Perrotin is pleased to present Nick Doyle's second exhibition with the gallery and his first in Paris. For this occasion, the artist presents familiar imagery, front-facing yet with a caustic slant, addressing heightened clichés of masculinity and a dark vision of an American wasteland.
Nick Doyle's pictorial and sculptural work inserts itself within North American typecasts, a pop iconography mixed with representations from material culture. The California-born New York-based artist deliberately and objectively flips history upside down through a generation of stereotyped images and other modernities. Here the 'low' subject defeats the 'high' work in a game of transfigured savoir-faire. Meticulous and luxurious the artist's techniques involve handwork and artisanal virtuosity applied to registers of forms and not-conforming structures. Close to the bone, cruel, akin to Joan Didion's intransigent realism, the ready-made blends with the man-made, in almost nocturnal despair-hued indigo blues. In a tone borrowed from sharp satire, Doyle tugs at the perverse edges of our contemporary era and its entropy.

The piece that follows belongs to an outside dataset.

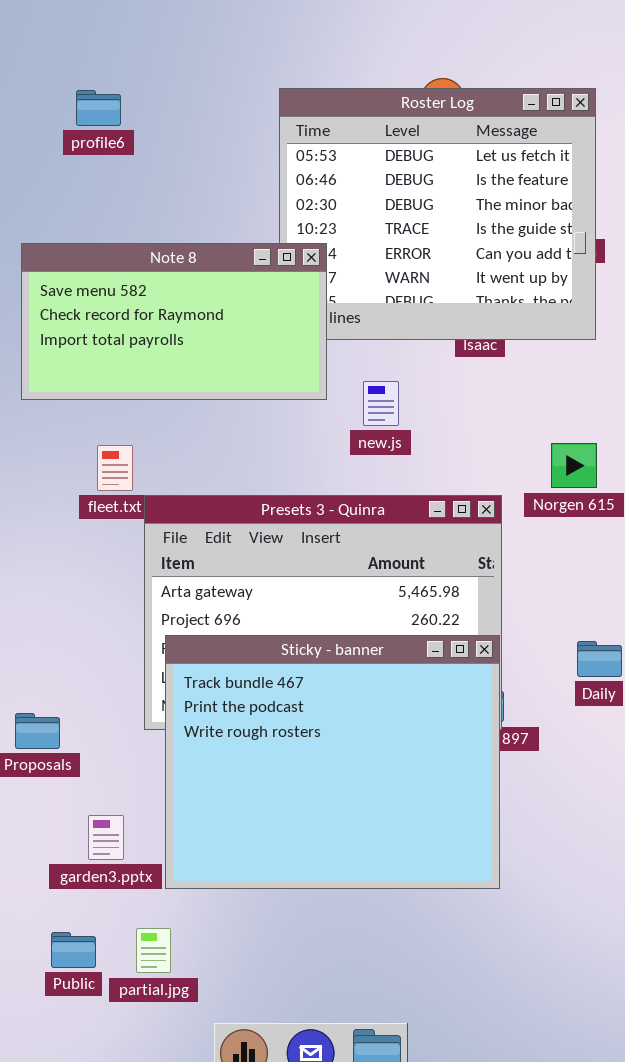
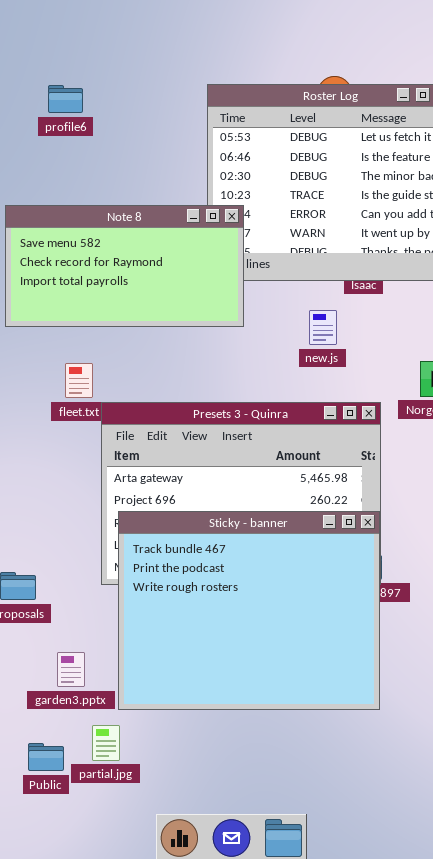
new.js: [363,381,399,426] -> [309,310,337,345], moved
partial.jpg: [136,928,171,973] -> [92,725,120,761], moved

From the outset, the choice of preliminary images is understood to be paramount however, these 'icons,' are deceptive or recalcitrant. Selected for their evocative power, they are critical storytellers of an American culture whose present is outmoded, clinging to a bygone conservative-era model of reality shaped by hackneyed ideals. A thorny cactus, a paintbrush left behind, a garbage bag filled to capacity, a broken pencil, a cut-up tie: as many banal signs and emblems as those in a washed-out materialistic society. These domesticated landscapes originate from the eternal conquest of the Wild West and the perpetuation of a 'modernist myth.' Similarly to a cinematic wide shot, the series of objects brings forth a 'Made in the USA' heritage that movies and pop culture have endorsed. Resonant with film director Kelly Reichardt's universe, Doyle depicts the agonies and impasses of a society in ruins, where forsaken artifacts and décor coexist in a mercantile prosody. His work revisits the roots of consumerism: the producer and its target. Since the human figure is absent, the objects become the actors. The oversized scale of the works heightens this corporeal effect, even substitutes it through mirroring and echoing, testing the viewer. Individual consistency, from the cowboy to the trader in particular, is called into question. So great and so defeated, one might say. Nevertheless, in the absence of a background or stable décor, the viewer faces the edges of a hollowed-out world, a front-facing copy paste, torn from 'artificial realism.'
The marquetry of textile, central to Doyle's work, presents in a range of polychrome hues the quest for the restitution of the source image: maple wood, vegetable-tanned leather, re-assembled denim, come together. Using the language of pattern making, often linked to tapestry, a pictorial translation materialises through the distillation of form and colour. Up close, the trompe l'œil material echoes the subjects of this cultural anthropology. Doyle's savoir-faire is inscribed within American vernacular crafts and folklore, often intertwined by nature. Here, denim acts as a raw material, as much fertile ground as old ruin, resulting in a sensual density, visually and fundamentally human. The artist's hand transpires through each fabric strip, then adhered onto the wooden surface of the recreated objects.
The exhibition's title, Ruin certainly outlines darker social undertones, revealing an American dreamland turned to abstraction upon closer inspection. The highly-executed works–wood-carving, quilting and leather working–rebut their polished demeanour. While unquestionably drawn from miles of flatland, the nostalgia of the discarded bouquet counters its sun-bleached tones.
Press release courtesy Perrotin. Text: Mathieu Buard.